Maple Glider – ‘To Enjoy is the Only Thing’ album review

Photo credit: Bridgette Winten

Melbourne-based singer-songwriter Tori Zietsch (pronounced like peach) has shared her debut album ‘To Enjoy is the Only Thing’ via Partisan Records. Written while she was living in Brighton, the record finds Tori digging deep into personal experiences – from growing up in a restrictive religious household to falling in and out of love and travelling: ‘This is what the album looks like to me: walking past tinsel covered trees in mid-September, swimming along the calanques in the south of France, car-bonnet frost, darkness at 4pm, lightness until 10pm, a muted feeling, the perpetual grey fog that swallows the Silver Coast, the colour red, this ugly green dress, red wine, red blood, red lips, red is the colour of the cardinal’s robe, Switzerland, my mother’s diaries, a coroner’s report, the sun on my face, the end of love…’

‘As Tradition’ is the genteel piano-driven album opener that finds Tori singing about Bible studies before pleading ‘Come to me pretty, pull back my limbs’. She then looks on the effect this upbringing had on her understanding of romance with the confession ‘Love is just a word’. Recent single ‘Swimming’ quickly follows, offering a sincere account of falling out of love after a beautiful relationship, thinking back fondly on long drives through the Deep South to visit the partner’s relatives and enjoying ‘mountains and red wine, the best I tasted in my life’. ‘Friend’ takes the record into the kind of space occupied so well by Villagers as Tori sings about time moving so fast and how hard it is to live a lie: ‘I’m not good at faking’.
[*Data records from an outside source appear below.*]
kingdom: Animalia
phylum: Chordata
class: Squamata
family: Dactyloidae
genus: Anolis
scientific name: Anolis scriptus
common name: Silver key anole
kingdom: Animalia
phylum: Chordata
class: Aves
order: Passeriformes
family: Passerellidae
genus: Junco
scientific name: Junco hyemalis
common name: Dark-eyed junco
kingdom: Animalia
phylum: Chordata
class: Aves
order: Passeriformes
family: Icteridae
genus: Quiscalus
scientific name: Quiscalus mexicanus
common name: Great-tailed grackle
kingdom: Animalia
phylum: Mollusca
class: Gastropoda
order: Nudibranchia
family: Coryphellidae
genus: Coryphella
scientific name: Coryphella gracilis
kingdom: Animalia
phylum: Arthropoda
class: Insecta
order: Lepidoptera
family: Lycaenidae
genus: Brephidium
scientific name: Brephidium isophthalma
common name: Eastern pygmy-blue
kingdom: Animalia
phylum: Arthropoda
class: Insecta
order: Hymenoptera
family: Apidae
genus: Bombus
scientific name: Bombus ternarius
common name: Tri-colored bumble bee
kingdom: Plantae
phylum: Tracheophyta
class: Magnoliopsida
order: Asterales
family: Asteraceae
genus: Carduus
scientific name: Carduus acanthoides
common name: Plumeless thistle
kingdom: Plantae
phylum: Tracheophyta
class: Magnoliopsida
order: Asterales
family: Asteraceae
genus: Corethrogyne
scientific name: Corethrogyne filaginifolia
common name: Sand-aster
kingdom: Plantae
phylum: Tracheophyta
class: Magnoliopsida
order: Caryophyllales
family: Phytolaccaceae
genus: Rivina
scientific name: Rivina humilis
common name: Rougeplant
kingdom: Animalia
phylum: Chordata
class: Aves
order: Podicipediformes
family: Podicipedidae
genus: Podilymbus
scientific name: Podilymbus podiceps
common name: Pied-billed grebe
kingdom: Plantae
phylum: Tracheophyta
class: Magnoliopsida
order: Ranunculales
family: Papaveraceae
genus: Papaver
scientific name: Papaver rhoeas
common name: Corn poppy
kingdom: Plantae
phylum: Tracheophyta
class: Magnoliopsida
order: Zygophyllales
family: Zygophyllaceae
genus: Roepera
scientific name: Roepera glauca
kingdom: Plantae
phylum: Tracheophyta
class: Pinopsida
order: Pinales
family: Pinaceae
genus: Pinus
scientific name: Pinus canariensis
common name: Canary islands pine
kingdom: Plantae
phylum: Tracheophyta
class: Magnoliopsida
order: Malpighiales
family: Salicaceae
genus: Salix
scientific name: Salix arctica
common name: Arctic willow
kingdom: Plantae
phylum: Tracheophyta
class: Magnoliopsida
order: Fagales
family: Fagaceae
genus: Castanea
‘Be Mean, It’s Kinder Than Crying’ has a confessional tone throughout – especially in it’s opening line of ‘It seems like I’ve done a terrible thing…’ ‘Good Thing’ has more of an alt-folk Laura Marling-esque sound as Tori look at someone they’re fond of with an element of self-doubt: ‘When I do, I fear it might be the last time you see me this way’. There are pleas to ‘Comfort me’ scattered throughout ‘Baby Tiger’, a very refined piece about the importance of companionship: ‘I don’t need to know anything except to know that I can text 3pm on Thursday afternoon and you reply and come to me soon’. The penultimate ‘Performer’ has a dreamy sound that reminded us of Joanna Sternberg and a dark sense of humour and reality in the lyrics: ‘I’m floating while everything I know is cascading into the sinkhole’; ‘I am a performer, I’ll perform’.

The record comes to a close with a poignant festive tale in ‘Mama It’s Christmas’, a song that finds Tori asking the heartbreaking questions ‘Where is my brother? Where is my friend?’ and promising ‘You could cry wolf year after year, still I would not stop trying to fight off your fears. Is it drugs or religion keeping you here?’

‘To Enjoy is the Only Thing’ is a compelling listen that sees Maple Glider soar in the face of adversity.